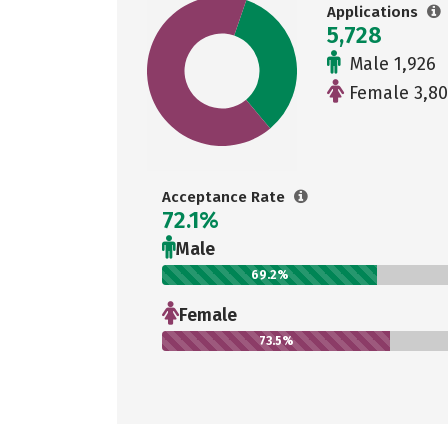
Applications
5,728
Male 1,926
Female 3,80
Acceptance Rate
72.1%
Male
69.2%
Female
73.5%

==*==

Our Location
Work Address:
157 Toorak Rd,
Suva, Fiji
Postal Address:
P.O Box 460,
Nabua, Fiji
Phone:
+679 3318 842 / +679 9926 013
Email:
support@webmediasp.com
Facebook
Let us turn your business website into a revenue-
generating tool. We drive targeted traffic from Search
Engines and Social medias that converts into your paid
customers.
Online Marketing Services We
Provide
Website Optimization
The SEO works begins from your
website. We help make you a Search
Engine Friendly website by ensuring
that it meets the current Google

==*==

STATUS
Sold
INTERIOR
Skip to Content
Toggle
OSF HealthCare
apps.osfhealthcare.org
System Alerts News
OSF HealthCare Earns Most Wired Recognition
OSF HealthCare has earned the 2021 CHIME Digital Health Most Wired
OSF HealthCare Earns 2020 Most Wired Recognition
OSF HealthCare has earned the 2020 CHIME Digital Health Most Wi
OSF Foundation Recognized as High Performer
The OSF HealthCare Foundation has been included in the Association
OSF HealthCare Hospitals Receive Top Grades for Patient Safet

==*==

▸ **WHAT IS NEEDED**: In the material above, transcribe exactly the lines beginning at the one with "842 / +679 9926 013" and ending at the one with "that it meets the current Google", both included.

▸ **RESULT OF THIS EXERCISE**:
+679 3318 842 / +679 9926 013
Email:
support@webmediasp.com
Facebook
Let us turn your business website into a revenue-
generating tool. We drive targeted traffic from Search
Engines and Social medias that converts into your paid
customers.
Online Marketing Services We
Provide
Website Optimization
The SEO works begins from your
website. We help make you a Search
Engine Friendly website by ensuring
that it meets the current Google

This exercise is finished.